Goal »
Copy every line of text in the records below word for word, leaving out the pictures.

## BEGIN Listed records

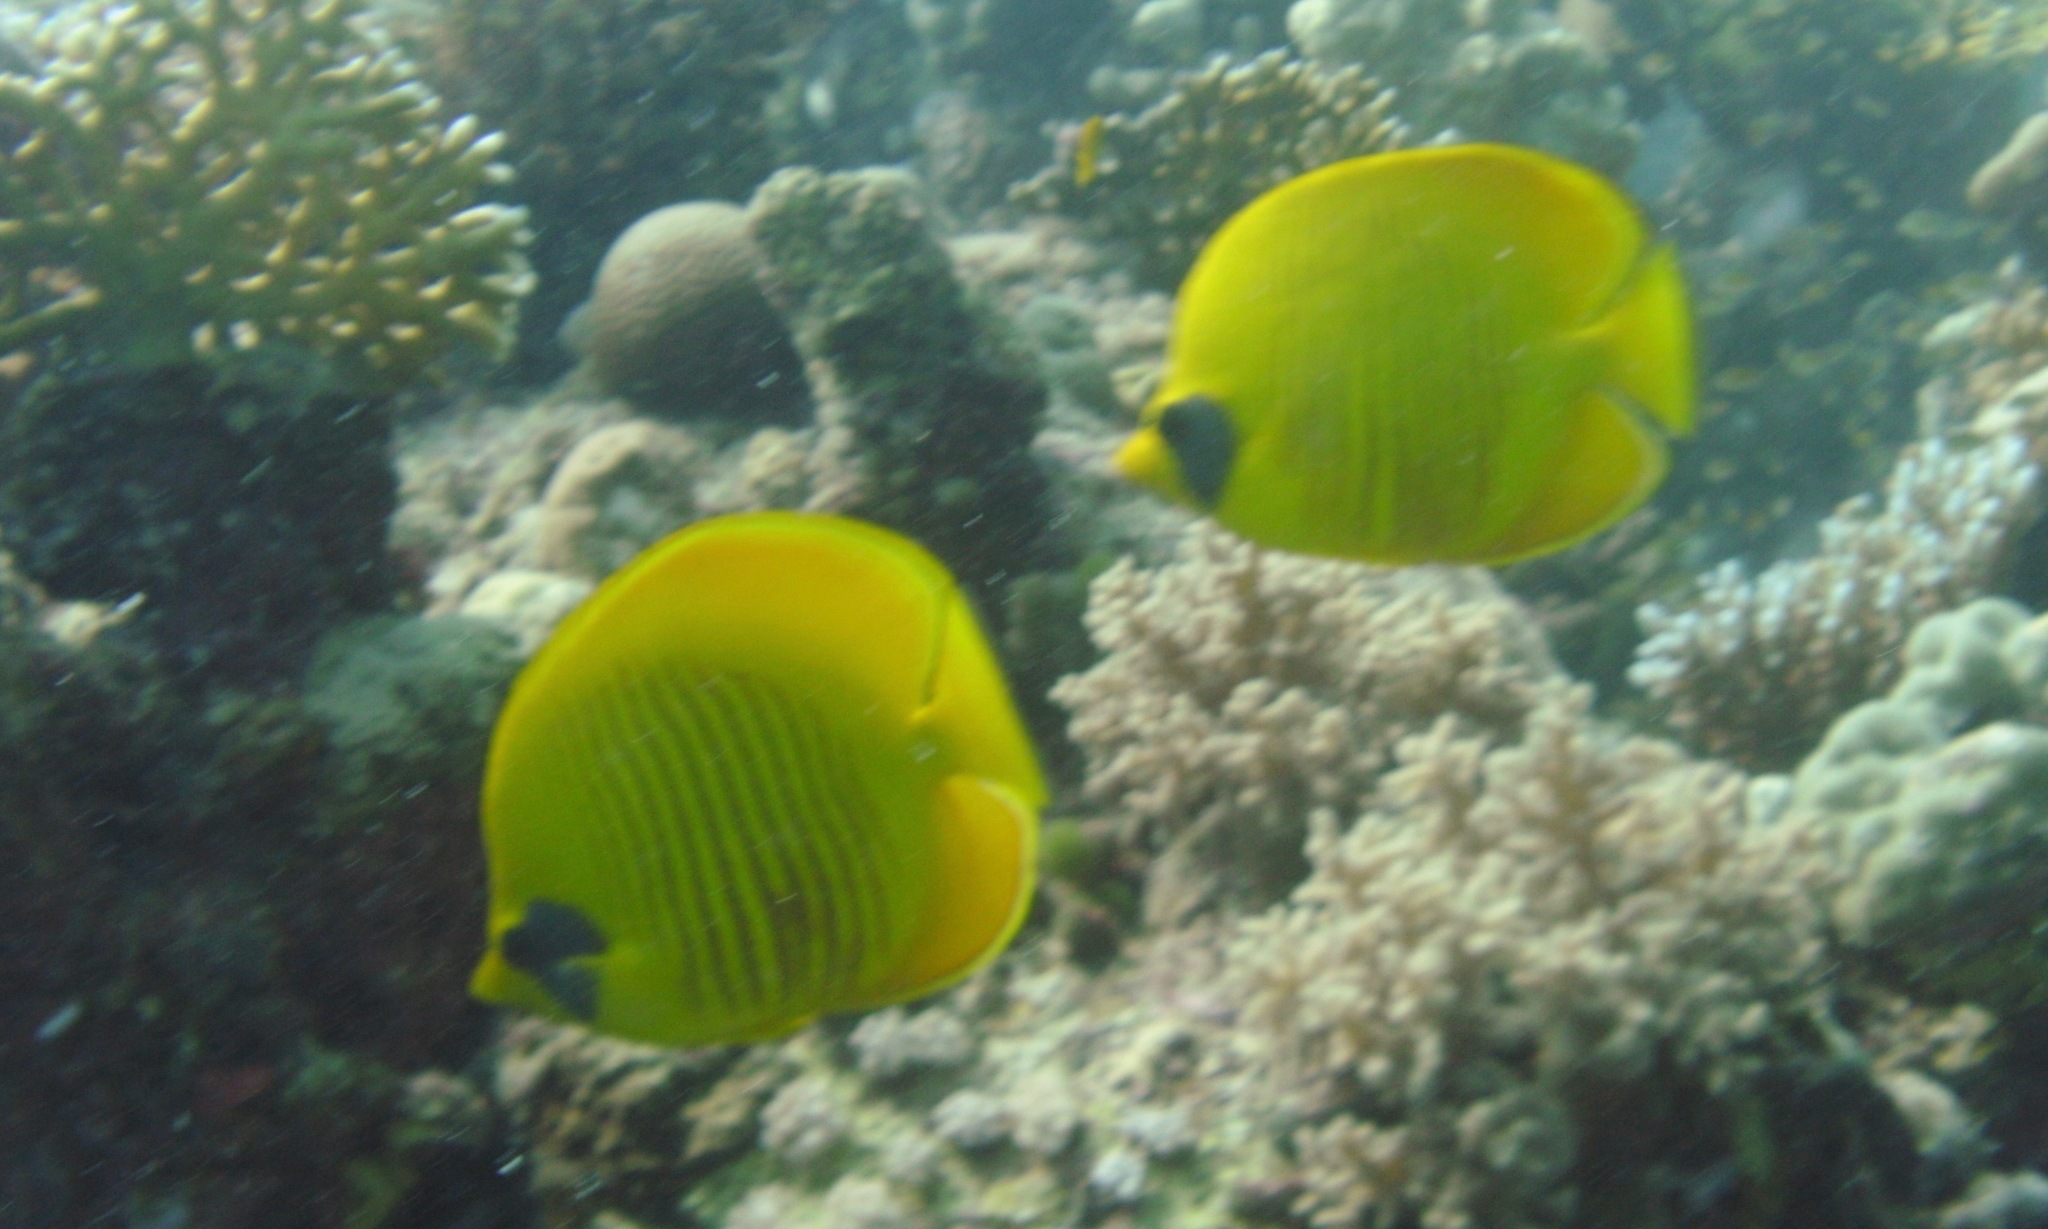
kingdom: Animalia
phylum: Chordata
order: Perciformes
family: Chaetodontidae
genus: Chaetodon
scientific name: Chaetodon semilarvatus
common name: Golden butterflyfish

## END Listed records

Exercise answer »
kingdom: Animalia
phylum: Chordata
order: Perciformes
family: Chaetodontidae
genus: Chaetodon
scientific name: Chaetodon semilarvatus
common name: Golden butterflyfish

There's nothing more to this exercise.